Notation & glossary

STAT 45203 · the symbols and terms in one place

Instructor-authored reference. Original definitions; nothing reproduced from any text. Math is live text (MathML), not images.

Notation

Symbol Read as Meaning
\(x_1, \dots, x_n\) the data a sample of \(n\) observations
\(x_{(1)} \le \dots \le x_{(n)}\) order statistics the sample sorted; \(x_{(1)}\) is the min, \(x_{(n)}\) the max
\(\bar{x}\) x-bar the sample mean
\(\tilde{x}\) or \(m\) the median the middle value (average of the two middle values if \(n\) is even)
\(\hat{F}(x)\) F-hat of x the empirical CDF: the fraction of the sample \(\le x\)
\(R_i\) the rank of \(x_i\) its position when the data are sorted (average of positions for ties)
\(\theta\) theta a population parameter (the thing we want to know)
\(\hat{\theta}\) theta-hat an estimate of \(\theta\) computed from the sample
\(\theta^*\) theta-star a bootstrap value of the statistic, from one resample
\(B\) the number of resamples (bootstrap) or shuffles (permutation)
\(\text{SE}\) standard error the standard deviation of a statistic’s sampling distribution
\(\alpha\) alpha a significance level (e.g. 0.05); the target Type I error rate
\(\text{MAD}\) mad median absolute deviation, \(\operatorname{median}(|x_i - \tilde{x}|)\)

Glossary

Assumption-light method. A method that stays useful under weaker assumptions than the normal-theory default — resampling, rank-based, or robust.

Bootstrap. Resampling from the sample itself, with replacement and the same size, to approximate how a statistic varies from sample to sample.

Bootstrap distribution. The collection of a statistic recomputed on many bootstrap resamples. Its spread estimates the statistic’s standard error; it is centered at the sample statistic, not the true parameter.

Breakdown point. The fraction of observations that can be made arbitrarily extreme before a summary becomes useless. The median’s breakdown point is 50%; the mean’s is 0%.

ECDF (empirical CDF). The step function \(\hat{F}(x)\) giving the fraction of the sample at or below each value — a distribution-free picture of the whole sample.

Exchangeability. The assumption that, under the null, the labels on the observations could be swapped without changing the distribution — the engine of a permutation test.
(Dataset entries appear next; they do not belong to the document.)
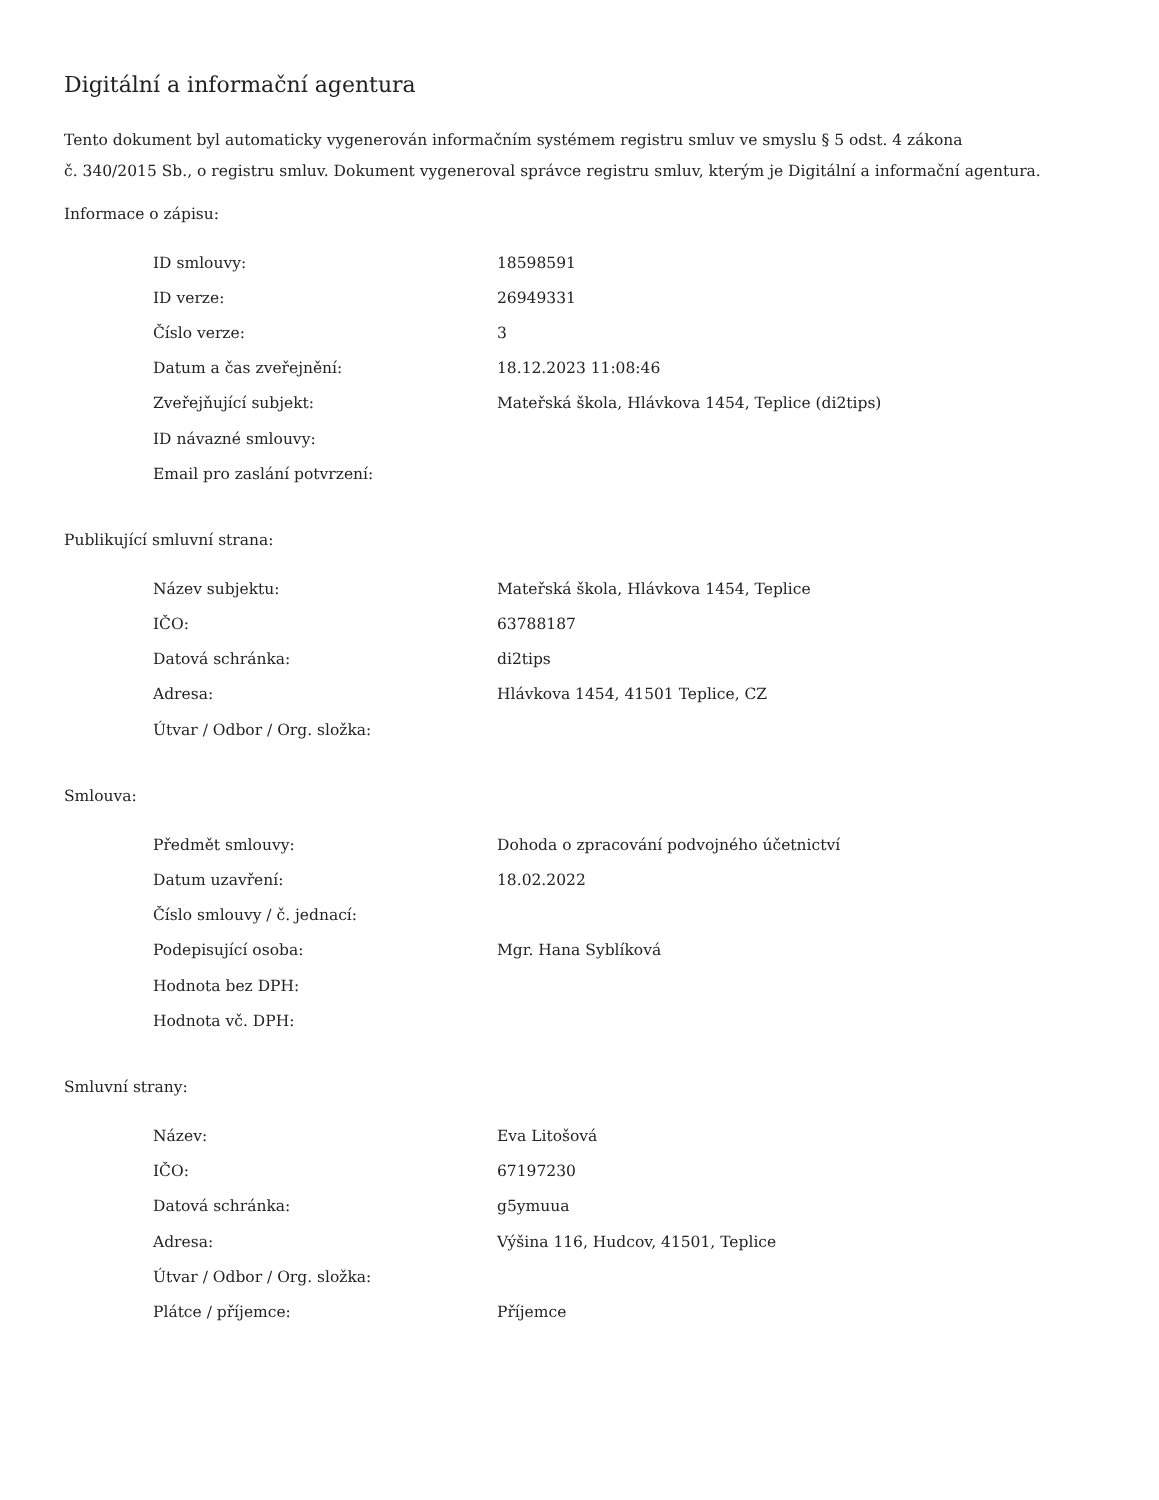Digitální a informační agentura
Tento dokument byl automaticky vygenerován informačním systémem registru smluv ve smyslu § 5 odst. 4 zákona
č. 340/2015 Sb., o registru smluv. Dokument vygeneroval správce registru smluv, kterým je Digitální a informační agentura.
Informace o zápisu:
| ID smlouvy: | 18598591 |
| ID verze: | 26949331 |
| Číslo verze: | 3 |
| Datum a čas zveřejnění: | 18.12.2023 11:08:46 |
| Zveřejňující subjekt: | Mateřská škola, Hlávkova 1454, Teplice (di2tips) |
| ID návazné smlouvy: | |
| Email pro zaslání potvrzení: | |
Publikující smluvní strana:
| Název subjektu: | Mateřská škola, Hlávkova 1454, Teplice |
| IČO: | 63788187 |
| Datová schránka: | di2tips |
| Adresa: | Hlávkova 1454, 41501 Teplice, CZ |
| Útvar / Odbor / Org. složka: | |
Smlouva:
| Předmět smlouvy: | Dohoda o zpracování podvojného účetnictví |
| Datum uzavření: | 18.02.2022 |
| Číslo smlouvy / č. jednací: | |
| Podepisující osoba: | Mgr. Hana Syblíková |
| Hodnota bez DPH: | |
| Hodnota vč. DPH: | |
Smluvní strany:
| Název: | Eva Litošová |
| IČO: | 67197230 |
| Datová schránka: | g5ymuua |
| Adresa: | Výšina 116, Hudcov, 41501, Teplice |
| Útvar / Odbor / Org. složka: | |
| Plátce / příjemce: | Příjemce |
Influence / leverage. Leverage is how unusual a point’s predictor value is; influence is how much a single point changes a fit. A high-leverage point with a large residual is highly influential.

Order statistic. The sample sorted into position: \(x_{(1)}\) (minimum) up to \(x_{(n)}\) (maximum).

Percentile interval. A bootstrap confidence interval read off as the middle \(1-\alpha\) of the bootstrap distribution (e.g. the 2.5th to 97.5th percentiles).

Permutation test. A test that builds a null distribution by reshuffling labels among the observed values — holding the values fixed, varying only the assignment.

Randomization test. A permutation-style test justified by the actual random assignment in an experiment; inference is to the units that were randomized.

Rank. An observation’s position in the sorted data. Rank-based methods use ranks instead of raw values, trading exact spacing for resistance to outliers.

Robust / resistant summary. A summary (median, trimmed mean, MAD) that changes little when a small fraction of the data is extreme.

Sampling distribution. The distribution of a statistic across hypothetical repeated samples from the population — usually unseen; the bootstrap approximates its spread.

Stochastically larger. Group A is stochastically larger than B if, at every threshold, A is more likely to exceed it — what the rank-sum test detects (not, in general, a difference in means).

Trimmed mean. The mean after discarding a fixed fraction of the smallest and largest values — a compromise between the mean and the median.

Type I error / power. Type I error is rejecting a true null (target \(\alpha\)); power is rejecting a false null. Both are things you can measure with a simulation study.

Wilcoxon signed-rank / rank-sum. Rank-based tests for paired differences (signed-rank) and two independent groups (rank-sum / Mann–Whitney).